2. Components of the theory:
-Learning occurs as a result of the association between a behavior and a consequence (Braslau-Schneck, 2003).
-Reinforcers make behaviors more likely to be repeated.
-Punishers make behaviors less likely to be repeated.
3. Instructional Assumptions:
-School is an artificial environment.
-The larger the learning group the more problems and less learning.
-Schools only allow students to read about things and not experience them.
4. Components of Instuction and Instructional Strategies:
-Provide opportunities for natural reinforcers and contrived reinforcers. For example, allowing for activities that have built-in enjoyment such as singing and external reinforcement such as extra recess time.

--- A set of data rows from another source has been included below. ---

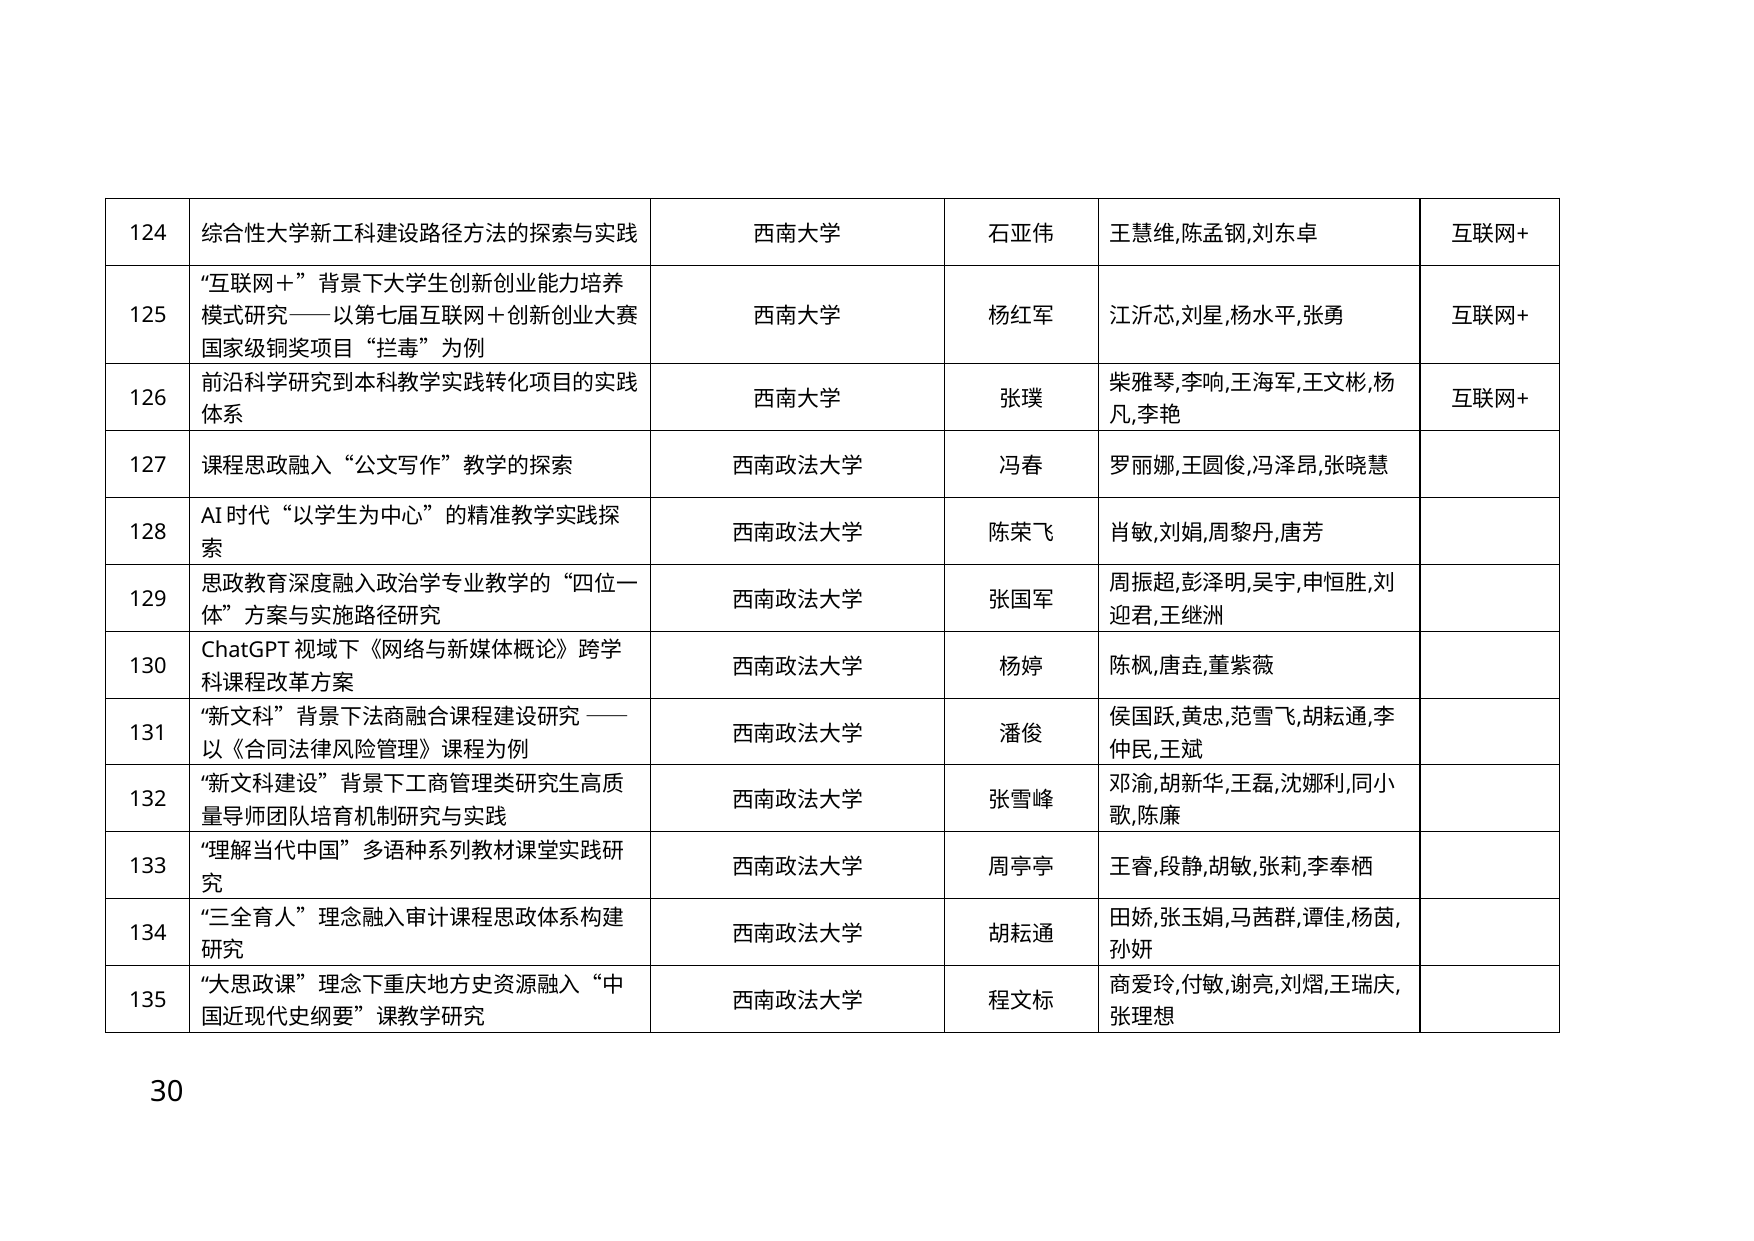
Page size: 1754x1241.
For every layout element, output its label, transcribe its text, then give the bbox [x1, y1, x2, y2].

table_cell 西南政法大学 [651, 565, 944, 631]
table_cell ChatGPT视域下《网络与新媒体概论》跨学科课程改革方案 [190, 632, 650, 697]
table_cell 张雪峰 [945, 765, 1098, 831]
table_cell 西南政法大学 [651, 498, 944, 564]
table_cell 西南大学 [651, 266, 944, 363]
table_cell 综合性大学新工科建设路径方法的探索与实践 [190, 199, 650, 264]
table_cell 西南政法大学 [651, 632, 944, 697]
table_cell 周振超,彭泽明,吴宇,申恒胜,刘迎君,王继洲 [1099, 565, 1419, 631]
table_cell 129 [106, 565, 189, 631]
table_cell “新文科建设”背景下工商管理类研究生高质量导师团队培育机制研究与实践 [190, 765, 650, 831]
table_cell 肖敏,刘娟,周黎丹,唐芳 [1099, 498, 1419, 564]
table_cell 西南政法大学 [651, 699, 944, 764]
table_cell 127 [106, 431, 189, 497]
table_cell [1421, 431, 1559, 497]
table_cell “新文科”背景下法商融合课程建设研究 ——以《合同法律风险管理》课程为例 [190, 699, 650, 764]
table_cell 石亚伟 [945, 199, 1098, 264]
table_cell 王慧维,陈孟钢,刘东卓 [1099, 199, 1419, 264]
table_cell 126 [106, 364, 189, 430]
table_cell [1421, 765, 1559, 831]
table_cell AI时代“以学生为中心”的精准教学实践探索 [190, 498, 650, 564]
table_cell [1421, 565, 1559, 631]
table_cell 程文标 [945, 966, 1098, 1032]
table_cell 柴雅琴,李响,王海军,王文彬,杨凡,李艳 [1099, 364, 1419, 430]
table_cell 商爱玲,付敏,谢亮,刘熠,王瑞庆,张理想 [1099, 966, 1419, 1032]
table_cell 胡耘通 [945, 899, 1098, 965]
table_cell 侯国跃,黄忠,范雪飞,胡耘通,李仲民,王斌 [1099, 699, 1419, 764]
table_cell 杨婷 [945, 632, 1098, 697]
table_cell [1421, 899, 1559, 965]
table_cell 134 [106, 899, 189, 965]
table_cell [1421, 832, 1559, 898]
table_cell [1421, 699, 1559, 764]
table_cell 西南大学 [651, 364, 944, 430]
table_cell 田娇,张玉娟,马茜群,谭佳,杨茵,孙妍 [1099, 899, 1419, 965]
table_cell 132 [106, 765, 189, 831]
table_cell 互联网+ [1421, 364, 1559, 430]
table_cell 西南政法大学 [651, 765, 944, 831]
table_cell 128 [106, 498, 189, 564]
table_cell 131 [106, 699, 189, 764]
table_cell 邓渝,胡新华,王磊,沈娜利,同小歌,陈廉 [1099, 765, 1419, 831]
table_cell 互联网+ [1421, 199, 1559, 264]
table_cell 杨红军 [945, 266, 1098, 363]
table_cell 西南政法大学 [651, 966, 944, 1032]
table_cell 罗丽娜,王圆俊,冯泽昂,张晓慧 [1099, 431, 1419, 497]
table_cell 周亭亭 [945, 832, 1098, 898]
table_cell 互联网+ [1421, 266, 1559, 363]
table_cell 思政教育深度融入政治学专业教学的“四位一体”方案与实施路径研究 [190, 565, 650, 631]
table_cell 125 [106, 266, 189, 363]
table_cell 陈枫,唐垚,董紫薇 [1099, 632, 1419, 697]
table_cell 张璞 [945, 364, 1098, 430]
table_cell 124 [106, 199, 189, 264]
table_cell “三全育人”理念融入审计课程思政体系构建研究 [190, 899, 650, 965]
table_cell 西南政法大学 [651, 431, 944, 497]
table_cell 西南大学 [651, 199, 944, 264]
table_cell 江沂芯,刘星,杨水平,张勇 [1099, 266, 1419, 363]
table_cell 前沿科学研究到本科教学实践转化项目的实践体系 [190, 364, 650, 430]
table_cell 130 [106, 632, 189, 697]
table_cell 课程思政融入“公文写作”教学的探索 [190, 431, 650, 497]
table_cell 西南政法大学 [651, 899, 944, 965]
table_cell 西南政法大学 [651, 832, 944, 898]
table_cell 王睿,段静,胡敏,张莉,李奉栖 [1099, 832, 1419, 898]
table_cell “大思政课”理念下重庆地方史资源融入“中国近现代史纲要”课教学研究 [190, 966, 650, 1032]
table_cell “理解当代中国”多语种系列教材课堂实践研究 [190, 832, 650, 898]
table_cell “互联网＋”背景下大学生创新创业能力培养模式研究——以第七届互联网＋创新创业大赛国家级铜奖项目“拦毒”为例 [190, 266, 650, 363]
table_cell 潘俊 [945, 699, 1098, 764]
table_cell 张国军 [945, 565, 1098, 631]
table_cell 陈荣飞 [945, 498, 1098, 564]
table_cell [1421, 966, 1559, 1032]
table_cell [1421, 632, 1559, 697]
table_cell 冯春 [945, 431, 1098, 497]
table_cell 133 [106, 832, 189, 898]
table_cell 135 [106, 966, 189, 1032]
table_cell [1421, 498, 1559, 564]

-Provide immediate reinforcement for appropriate and positive behaviors. For example, a party point system in which the class is awarded points toward a party when every student is on task.
-Aversive control is not as affective in producing positive behaviors as reinforcment. For example, detention for not completing assignments does not cause students to complete assignments as well as reinforcing actual completion of assignments.
5. Other Educational Issues:
-Individual learners will differ because of genetics and differing histories of reinforcement and punishment.
-Transfer of knowledge appears to strengthen but not reinforce behavior.
-Reinforcement in the classroom is a complex interaction of students and teachers reinforcing each other both positively and negatively.